Editorial | Healthcare: time for public protest

Port Elizabeth Provincial Hospital lift
Port Elizabeth Provincial Hospital lift
Image: Supplied

The last remaining elevator in Port Elizabeth Provincial Hospital’s M-Block has stood broken for the past eight days while another has been condemned for close to a decade.

The one which was still operating has been breaking down with alarming regularity, forcing cancer patients to climb seven flights of stairs to get to their doctor and receive chemotherapy.

Child cancer sufferers have also had to struggle up three flights, while family members have been seen carting linen and food up and down the darkened staircase.

For years the Eastern Cape health department has succeeded in diminishing our expectations of what a functioning health system looks like at the metro’s state hospitals.

It is one thing after another. If the elevator breaks, patients are told to take the stairs.

When pillows and linen disappear, patients are told to bring their own.

Surgeries are performed with patients wearing torn and threadbare surgical gowns.

When it takes months to fix equipment, they are told to be grateful they are getting any help at all.
And then there are the really staggering incidents for which there is little or no comeback and little in the way of a full explanation.

A patient mysteriously falling to his death or another falling from his bed – or maggots developing in a wound.

Nobody is held accountable, but patients are forever reminded of how dependent they are on these failing public healthcare facilities.

The time has come to say enough is enough.
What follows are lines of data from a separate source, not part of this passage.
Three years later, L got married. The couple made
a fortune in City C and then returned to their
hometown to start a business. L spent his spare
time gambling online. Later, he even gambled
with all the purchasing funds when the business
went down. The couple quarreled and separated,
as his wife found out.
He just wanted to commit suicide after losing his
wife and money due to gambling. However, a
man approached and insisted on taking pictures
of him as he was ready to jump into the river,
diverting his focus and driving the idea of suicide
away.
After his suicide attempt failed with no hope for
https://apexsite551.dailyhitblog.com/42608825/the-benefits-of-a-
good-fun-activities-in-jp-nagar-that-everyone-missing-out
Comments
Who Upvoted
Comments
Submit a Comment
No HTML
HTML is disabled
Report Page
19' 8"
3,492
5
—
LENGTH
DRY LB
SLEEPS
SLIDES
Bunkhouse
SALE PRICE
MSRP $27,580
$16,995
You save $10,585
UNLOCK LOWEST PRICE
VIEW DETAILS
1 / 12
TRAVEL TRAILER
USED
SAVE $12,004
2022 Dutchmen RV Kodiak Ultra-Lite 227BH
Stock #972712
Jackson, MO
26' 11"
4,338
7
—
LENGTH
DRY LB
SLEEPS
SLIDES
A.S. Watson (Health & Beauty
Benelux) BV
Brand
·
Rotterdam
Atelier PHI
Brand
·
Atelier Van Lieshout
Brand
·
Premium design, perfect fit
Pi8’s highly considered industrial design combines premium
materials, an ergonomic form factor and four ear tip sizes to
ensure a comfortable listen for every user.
The way state healthcare is run in the metro has morphed into a system that routinely and gravely violates the human rights of ill people. And no politician – from any party – is actively working to fix this.

It is time for organisations with a vested interest, churches and the public at large to take a stand.

If you can’t fix an essential elevator in a few hours, you shouldn’t be running a public healthcare system.

We collectively are the only ones to change the fate of a health structure which is run using our tax money but which is failing to meet the basic standards which anyone being treated by a state medical facility should reasonably expect.